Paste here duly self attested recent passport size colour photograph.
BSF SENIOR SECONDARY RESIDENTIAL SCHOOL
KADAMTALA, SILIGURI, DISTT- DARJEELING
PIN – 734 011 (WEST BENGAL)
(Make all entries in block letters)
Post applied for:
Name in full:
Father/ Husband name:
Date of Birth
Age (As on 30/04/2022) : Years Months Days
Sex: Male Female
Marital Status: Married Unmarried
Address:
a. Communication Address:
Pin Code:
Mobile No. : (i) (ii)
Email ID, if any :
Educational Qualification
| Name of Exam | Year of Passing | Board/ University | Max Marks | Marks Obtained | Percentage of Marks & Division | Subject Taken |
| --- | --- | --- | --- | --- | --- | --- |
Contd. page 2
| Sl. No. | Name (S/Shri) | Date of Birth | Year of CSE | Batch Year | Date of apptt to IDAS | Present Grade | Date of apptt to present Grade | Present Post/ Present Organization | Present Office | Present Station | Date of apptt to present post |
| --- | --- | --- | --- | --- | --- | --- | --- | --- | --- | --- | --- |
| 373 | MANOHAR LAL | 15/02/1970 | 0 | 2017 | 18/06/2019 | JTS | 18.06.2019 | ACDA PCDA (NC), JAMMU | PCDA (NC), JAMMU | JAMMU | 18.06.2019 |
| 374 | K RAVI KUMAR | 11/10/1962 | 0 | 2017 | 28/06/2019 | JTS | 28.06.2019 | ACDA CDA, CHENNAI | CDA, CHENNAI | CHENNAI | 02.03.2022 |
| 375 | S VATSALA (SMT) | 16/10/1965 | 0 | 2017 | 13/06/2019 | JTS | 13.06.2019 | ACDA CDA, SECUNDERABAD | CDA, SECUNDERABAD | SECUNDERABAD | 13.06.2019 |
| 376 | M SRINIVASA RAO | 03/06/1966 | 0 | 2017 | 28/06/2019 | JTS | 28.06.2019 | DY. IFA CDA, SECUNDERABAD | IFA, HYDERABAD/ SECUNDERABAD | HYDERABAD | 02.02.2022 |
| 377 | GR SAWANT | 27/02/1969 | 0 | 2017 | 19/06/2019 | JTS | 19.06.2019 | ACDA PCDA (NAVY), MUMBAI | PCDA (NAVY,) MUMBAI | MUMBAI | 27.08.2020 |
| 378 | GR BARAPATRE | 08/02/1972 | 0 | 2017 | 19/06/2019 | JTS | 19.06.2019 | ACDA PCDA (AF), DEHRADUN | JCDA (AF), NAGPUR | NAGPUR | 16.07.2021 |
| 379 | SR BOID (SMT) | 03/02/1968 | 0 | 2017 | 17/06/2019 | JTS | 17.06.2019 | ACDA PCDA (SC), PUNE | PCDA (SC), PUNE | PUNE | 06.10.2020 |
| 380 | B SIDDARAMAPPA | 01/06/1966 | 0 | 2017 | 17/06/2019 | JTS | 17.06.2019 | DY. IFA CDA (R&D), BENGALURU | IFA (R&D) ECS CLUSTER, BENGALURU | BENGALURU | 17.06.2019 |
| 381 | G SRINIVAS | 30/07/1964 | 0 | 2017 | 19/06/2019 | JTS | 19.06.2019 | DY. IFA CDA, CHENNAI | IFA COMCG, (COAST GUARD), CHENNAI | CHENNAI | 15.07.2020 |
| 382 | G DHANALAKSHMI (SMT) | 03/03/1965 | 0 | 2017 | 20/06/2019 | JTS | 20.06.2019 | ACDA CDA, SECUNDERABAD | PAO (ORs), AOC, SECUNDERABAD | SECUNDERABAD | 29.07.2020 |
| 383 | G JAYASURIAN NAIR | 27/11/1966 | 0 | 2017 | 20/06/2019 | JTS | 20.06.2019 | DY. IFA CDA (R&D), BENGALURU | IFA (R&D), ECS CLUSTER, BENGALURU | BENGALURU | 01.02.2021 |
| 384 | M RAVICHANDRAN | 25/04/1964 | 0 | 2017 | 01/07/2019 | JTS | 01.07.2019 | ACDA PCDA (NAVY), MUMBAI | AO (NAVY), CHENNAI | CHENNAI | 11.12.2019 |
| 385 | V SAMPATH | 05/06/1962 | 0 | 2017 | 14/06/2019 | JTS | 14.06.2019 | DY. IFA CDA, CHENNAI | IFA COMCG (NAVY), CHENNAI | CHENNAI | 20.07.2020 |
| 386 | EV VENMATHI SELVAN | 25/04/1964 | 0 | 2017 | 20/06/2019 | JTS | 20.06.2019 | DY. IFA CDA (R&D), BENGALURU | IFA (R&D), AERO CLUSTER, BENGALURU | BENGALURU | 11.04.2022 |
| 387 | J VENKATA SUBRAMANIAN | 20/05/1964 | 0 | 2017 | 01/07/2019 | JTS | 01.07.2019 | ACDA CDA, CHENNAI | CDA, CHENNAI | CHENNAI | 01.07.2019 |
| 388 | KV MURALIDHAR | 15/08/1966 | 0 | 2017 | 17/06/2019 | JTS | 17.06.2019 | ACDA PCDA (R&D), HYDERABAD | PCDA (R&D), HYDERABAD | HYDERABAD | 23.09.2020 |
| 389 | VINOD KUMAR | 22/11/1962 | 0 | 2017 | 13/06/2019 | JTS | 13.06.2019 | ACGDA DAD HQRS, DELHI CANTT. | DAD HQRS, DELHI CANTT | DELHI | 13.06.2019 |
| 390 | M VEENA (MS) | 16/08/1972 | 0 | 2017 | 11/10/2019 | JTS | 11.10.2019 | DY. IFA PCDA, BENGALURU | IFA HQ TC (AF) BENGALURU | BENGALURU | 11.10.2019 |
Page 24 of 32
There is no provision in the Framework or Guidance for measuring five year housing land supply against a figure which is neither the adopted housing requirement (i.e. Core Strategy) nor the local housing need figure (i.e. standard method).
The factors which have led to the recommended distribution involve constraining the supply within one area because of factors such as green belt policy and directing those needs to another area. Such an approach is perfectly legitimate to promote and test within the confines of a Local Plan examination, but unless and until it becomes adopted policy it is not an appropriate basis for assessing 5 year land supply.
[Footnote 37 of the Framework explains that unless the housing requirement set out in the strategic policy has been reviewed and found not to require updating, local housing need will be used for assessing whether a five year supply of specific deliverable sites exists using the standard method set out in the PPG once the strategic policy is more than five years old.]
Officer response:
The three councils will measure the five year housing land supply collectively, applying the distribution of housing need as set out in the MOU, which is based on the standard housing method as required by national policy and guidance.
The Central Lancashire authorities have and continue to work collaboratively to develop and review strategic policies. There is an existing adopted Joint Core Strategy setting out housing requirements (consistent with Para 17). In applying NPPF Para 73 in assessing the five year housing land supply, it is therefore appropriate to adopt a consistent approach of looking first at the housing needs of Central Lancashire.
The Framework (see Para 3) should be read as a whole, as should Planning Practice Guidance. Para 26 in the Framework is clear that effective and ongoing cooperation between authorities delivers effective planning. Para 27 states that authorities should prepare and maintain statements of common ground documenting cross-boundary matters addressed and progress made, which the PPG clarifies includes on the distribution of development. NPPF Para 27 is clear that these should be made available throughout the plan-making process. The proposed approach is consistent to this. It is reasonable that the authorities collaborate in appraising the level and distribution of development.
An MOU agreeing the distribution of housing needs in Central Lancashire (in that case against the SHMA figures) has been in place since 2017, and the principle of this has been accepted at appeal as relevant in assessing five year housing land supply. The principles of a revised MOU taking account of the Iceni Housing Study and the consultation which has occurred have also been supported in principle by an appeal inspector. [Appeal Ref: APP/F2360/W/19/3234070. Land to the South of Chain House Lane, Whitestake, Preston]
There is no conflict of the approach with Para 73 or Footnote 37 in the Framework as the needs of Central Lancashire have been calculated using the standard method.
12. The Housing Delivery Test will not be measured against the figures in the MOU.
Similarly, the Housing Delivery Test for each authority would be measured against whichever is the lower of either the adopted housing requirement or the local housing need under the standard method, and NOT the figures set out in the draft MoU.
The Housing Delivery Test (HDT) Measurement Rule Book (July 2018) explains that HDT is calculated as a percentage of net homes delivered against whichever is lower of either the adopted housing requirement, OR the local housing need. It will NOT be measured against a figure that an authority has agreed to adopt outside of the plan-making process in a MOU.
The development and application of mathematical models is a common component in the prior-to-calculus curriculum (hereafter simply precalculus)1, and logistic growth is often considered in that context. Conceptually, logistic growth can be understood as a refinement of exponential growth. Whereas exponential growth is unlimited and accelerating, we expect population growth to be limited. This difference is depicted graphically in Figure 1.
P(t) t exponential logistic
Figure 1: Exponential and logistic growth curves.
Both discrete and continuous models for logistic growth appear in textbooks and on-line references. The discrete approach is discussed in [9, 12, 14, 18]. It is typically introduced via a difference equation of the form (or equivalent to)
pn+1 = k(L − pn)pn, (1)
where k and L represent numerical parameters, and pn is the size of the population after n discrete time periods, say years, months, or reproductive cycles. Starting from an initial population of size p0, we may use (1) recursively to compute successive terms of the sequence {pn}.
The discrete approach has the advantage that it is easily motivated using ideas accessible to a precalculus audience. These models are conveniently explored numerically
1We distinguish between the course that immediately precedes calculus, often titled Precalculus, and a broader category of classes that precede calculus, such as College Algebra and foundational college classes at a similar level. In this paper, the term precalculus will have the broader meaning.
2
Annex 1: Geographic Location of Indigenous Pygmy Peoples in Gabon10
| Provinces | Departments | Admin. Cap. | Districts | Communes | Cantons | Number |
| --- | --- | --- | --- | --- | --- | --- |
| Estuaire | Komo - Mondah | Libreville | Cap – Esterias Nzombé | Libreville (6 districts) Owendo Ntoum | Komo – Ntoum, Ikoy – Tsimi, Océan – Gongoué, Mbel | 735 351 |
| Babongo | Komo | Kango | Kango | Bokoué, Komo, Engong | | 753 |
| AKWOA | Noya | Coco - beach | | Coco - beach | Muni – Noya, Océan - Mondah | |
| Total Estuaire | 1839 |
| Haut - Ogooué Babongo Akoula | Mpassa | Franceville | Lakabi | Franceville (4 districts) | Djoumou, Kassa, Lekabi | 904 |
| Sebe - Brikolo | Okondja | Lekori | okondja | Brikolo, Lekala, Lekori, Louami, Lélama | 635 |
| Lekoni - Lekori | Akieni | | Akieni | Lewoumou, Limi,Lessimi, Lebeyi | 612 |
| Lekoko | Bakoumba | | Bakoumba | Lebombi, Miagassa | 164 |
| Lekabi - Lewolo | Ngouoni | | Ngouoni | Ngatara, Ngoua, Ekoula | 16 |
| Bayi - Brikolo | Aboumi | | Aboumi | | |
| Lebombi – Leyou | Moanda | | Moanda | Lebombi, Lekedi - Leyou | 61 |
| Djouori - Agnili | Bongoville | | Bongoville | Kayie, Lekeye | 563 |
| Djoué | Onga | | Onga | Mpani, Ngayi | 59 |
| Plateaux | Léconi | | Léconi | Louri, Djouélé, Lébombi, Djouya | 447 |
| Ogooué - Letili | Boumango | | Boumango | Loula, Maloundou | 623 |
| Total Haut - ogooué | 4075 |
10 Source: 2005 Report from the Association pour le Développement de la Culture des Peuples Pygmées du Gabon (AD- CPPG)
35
+--
Try it
Among the lines of the material above, find those with the word "Lancashire". Copy each one.

Task response
The Central Lancashire authorities have and continue to work collaboratively to develop and review strategic policies. There is an existing adopted Joint Core Strategy setting out housing requirements (consistent with Para 17). In applying NPPF Para 73 in assessing the five year housing land supply, it is therefore appropriate to adopt a consistent approach of looking first at the housing needs of Central Lancashire.
An MOU agreeing the distribution of housing needs in Central Lancashire (in that case against the SHMA figures) has been in place since 2017, and the principle of this has been accepted at appeal as relevant in assessing five year housing land supply. The principles of a revised MOU taking account of the Iceni Housing Study and the consultation which has occurred have also been supported in principle by an appeal inspector. [Appeal Ref: APP/F2360/W/19/3234070. Land to the South of Chain House Lane, Whitestake, Preston]
There is no conflict of the approach with Para 73 or Footnote 37 in the Framework as the needs of Central Lancashire have been calculated using the standard method.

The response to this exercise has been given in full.